In India, wholesale inflation increased by 7.52% from a year earlier, compared to a 7% increase in October. The expected rate by a survey of economists was 7%. Inflation is becoming a serious issue in India where consumer prices also increased by 11%  last month from a year earlier. An even bigger problem is that inflation is being coupled with a slowdown in growth. The RBI predicts India’s economy will expand 5 percent in the 12 months through March 31st, the same pace as the last fiscal year, which was the weakest in a decade. If the RBI hikes interest rates to battle inflation, they will reduce the GDP growth rate even further. High inflation and weak growth can only mean one thing. STAGFLATION

That is all for this week. Tune in next Saturday for the upcoming week’s economic indicators.

Economics is a subject that does not greatly respect one’s wishes
-Nikita Khrushchev


8 thoughts on “The Economy in Digits – 12/21/2013”

  1. Really very informative page. I like too much. Please don’t give up. This is given very widen and overall outlook to about world economics. Please keep inform. With my best wishes & regards.


  2. Hi Ugur great stuff. India today PM says aimig for 5% GDP inflations unfortunately as the RBI governor confirmed on TV is not really a very reliable number I am not sure that GDP is either:) but deficits need work at present . that is it from India today.See if you can access TOI and or Economic Times or Business Standard if India is an area of interest. If busy ,fdont bother mostly local news with exceptions being what is of interst to the very active business community. apologise for errors in typing 4 at my count.. have a good day 🙂


  3. Hello Anu. Sorry for the late reply.

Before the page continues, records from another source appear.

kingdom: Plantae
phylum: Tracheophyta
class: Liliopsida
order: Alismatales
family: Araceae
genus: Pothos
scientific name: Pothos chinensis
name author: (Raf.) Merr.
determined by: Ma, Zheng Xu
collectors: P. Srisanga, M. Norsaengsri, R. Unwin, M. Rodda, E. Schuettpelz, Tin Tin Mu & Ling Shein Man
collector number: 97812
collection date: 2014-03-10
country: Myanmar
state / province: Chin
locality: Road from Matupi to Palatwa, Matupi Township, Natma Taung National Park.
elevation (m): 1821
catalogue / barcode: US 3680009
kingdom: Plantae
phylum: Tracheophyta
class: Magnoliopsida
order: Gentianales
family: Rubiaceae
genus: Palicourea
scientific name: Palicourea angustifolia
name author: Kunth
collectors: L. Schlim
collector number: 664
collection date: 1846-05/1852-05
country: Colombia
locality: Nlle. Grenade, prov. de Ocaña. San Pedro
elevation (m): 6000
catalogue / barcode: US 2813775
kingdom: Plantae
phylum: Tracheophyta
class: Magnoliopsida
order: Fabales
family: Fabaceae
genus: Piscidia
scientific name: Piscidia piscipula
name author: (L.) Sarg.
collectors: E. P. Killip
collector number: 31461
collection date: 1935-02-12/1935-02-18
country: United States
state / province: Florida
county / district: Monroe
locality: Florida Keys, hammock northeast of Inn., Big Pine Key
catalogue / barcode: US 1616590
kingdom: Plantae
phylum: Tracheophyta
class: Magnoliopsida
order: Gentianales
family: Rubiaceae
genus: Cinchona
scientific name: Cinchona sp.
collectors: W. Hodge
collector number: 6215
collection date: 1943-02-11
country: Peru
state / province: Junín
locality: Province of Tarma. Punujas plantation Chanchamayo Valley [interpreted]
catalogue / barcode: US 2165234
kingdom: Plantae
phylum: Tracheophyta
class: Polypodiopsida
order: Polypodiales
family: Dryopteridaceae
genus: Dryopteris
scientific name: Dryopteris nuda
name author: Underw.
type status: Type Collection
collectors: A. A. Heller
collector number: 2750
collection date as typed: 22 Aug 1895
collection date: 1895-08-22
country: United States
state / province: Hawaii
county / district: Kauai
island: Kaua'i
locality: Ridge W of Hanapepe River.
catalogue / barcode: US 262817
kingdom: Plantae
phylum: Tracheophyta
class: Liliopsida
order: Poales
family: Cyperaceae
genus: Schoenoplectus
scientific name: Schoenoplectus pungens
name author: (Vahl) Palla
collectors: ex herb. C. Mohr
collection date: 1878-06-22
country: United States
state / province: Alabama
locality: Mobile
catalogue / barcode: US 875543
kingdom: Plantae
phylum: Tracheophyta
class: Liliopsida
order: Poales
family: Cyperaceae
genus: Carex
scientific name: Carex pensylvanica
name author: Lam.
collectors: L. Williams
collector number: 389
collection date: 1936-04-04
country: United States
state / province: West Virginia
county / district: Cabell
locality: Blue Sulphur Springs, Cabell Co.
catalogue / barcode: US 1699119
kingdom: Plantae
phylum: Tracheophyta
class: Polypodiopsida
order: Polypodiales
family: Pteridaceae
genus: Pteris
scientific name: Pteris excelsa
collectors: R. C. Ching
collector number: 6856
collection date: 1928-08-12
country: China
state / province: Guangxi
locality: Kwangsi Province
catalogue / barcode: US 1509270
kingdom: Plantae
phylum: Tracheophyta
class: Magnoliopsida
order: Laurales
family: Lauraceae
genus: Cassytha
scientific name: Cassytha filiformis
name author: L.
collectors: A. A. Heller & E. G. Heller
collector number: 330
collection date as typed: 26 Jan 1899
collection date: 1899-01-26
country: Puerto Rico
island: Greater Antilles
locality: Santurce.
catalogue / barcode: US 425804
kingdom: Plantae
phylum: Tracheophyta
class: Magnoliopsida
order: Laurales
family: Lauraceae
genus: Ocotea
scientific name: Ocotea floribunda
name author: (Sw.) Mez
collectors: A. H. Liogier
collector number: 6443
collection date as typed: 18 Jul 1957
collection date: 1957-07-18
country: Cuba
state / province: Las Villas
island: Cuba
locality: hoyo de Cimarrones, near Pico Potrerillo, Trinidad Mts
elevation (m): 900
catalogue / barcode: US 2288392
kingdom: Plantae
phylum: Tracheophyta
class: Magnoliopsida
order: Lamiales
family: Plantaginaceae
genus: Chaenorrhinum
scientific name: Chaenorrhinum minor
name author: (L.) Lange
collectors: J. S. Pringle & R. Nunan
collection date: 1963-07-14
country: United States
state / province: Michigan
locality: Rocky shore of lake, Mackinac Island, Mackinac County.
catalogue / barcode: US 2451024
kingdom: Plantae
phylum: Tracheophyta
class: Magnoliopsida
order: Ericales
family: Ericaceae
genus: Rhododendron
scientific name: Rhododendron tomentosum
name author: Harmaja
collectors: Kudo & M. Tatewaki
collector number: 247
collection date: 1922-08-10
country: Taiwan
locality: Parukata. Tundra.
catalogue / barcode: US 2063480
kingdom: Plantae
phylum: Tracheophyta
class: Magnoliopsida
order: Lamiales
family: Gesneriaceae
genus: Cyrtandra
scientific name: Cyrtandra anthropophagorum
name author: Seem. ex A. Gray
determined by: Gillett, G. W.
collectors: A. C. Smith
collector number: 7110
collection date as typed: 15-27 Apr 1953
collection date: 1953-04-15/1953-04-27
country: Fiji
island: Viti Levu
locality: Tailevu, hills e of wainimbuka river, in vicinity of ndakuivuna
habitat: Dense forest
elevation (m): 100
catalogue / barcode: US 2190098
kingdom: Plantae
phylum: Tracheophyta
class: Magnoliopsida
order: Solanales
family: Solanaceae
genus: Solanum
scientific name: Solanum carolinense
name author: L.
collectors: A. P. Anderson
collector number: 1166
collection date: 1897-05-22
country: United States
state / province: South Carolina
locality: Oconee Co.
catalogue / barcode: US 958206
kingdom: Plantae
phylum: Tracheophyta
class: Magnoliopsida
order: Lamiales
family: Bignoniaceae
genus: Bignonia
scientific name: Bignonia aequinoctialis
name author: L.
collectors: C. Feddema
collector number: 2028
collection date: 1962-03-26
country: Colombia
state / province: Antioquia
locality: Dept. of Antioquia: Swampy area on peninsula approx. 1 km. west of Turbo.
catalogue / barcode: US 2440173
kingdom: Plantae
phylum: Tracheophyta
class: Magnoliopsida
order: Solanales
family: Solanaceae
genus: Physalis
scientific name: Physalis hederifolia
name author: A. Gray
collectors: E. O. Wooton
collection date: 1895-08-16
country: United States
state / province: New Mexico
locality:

I greatly appreciate your input. I usually refer to TOI regarding news about India. In Ian Bremmer’s book, ‘Every Nation for Itself: Winners and Losers in a G-Zero World’, he states that one of the main causes for inflation and stagnant growth to occur at the same time is inefficient and inadequate public investments. If funding for public investment such as roads, ports and airports are insufficient, then companies have trouble operating their supply chains and moving goods around. This not only slows the growth in the economy but also increases prices because of a decrease in supply. I know that despite its rapid economic growth in the last several yeas, India’s public investment sector is still lacking. Therefore, India could remedy this problem by spending more of their budget on public investment projects.


  4. GDP next year in India 5.7 according to workers and I am at 5.5 to 6.1 so lets see where it ends up . this is for 2014 it is just that the results are out in either february or march.. bye regards . some delay as I am doing too many things and all of them gently 🙂


  5. Don’t worry Anu. I’m also busy with work and other projects I have going on. I appreciate your feedback no matter when you post it.

    I think the outlook on India has improved over the past several months. The new Central Bank governor, Raghuram Rajan seems to have a good understanding of the economic climate in the country and has been able to reduce inflation. Hopefully, the party that will obtain power once the elections are over will start much needed economic reforms right away.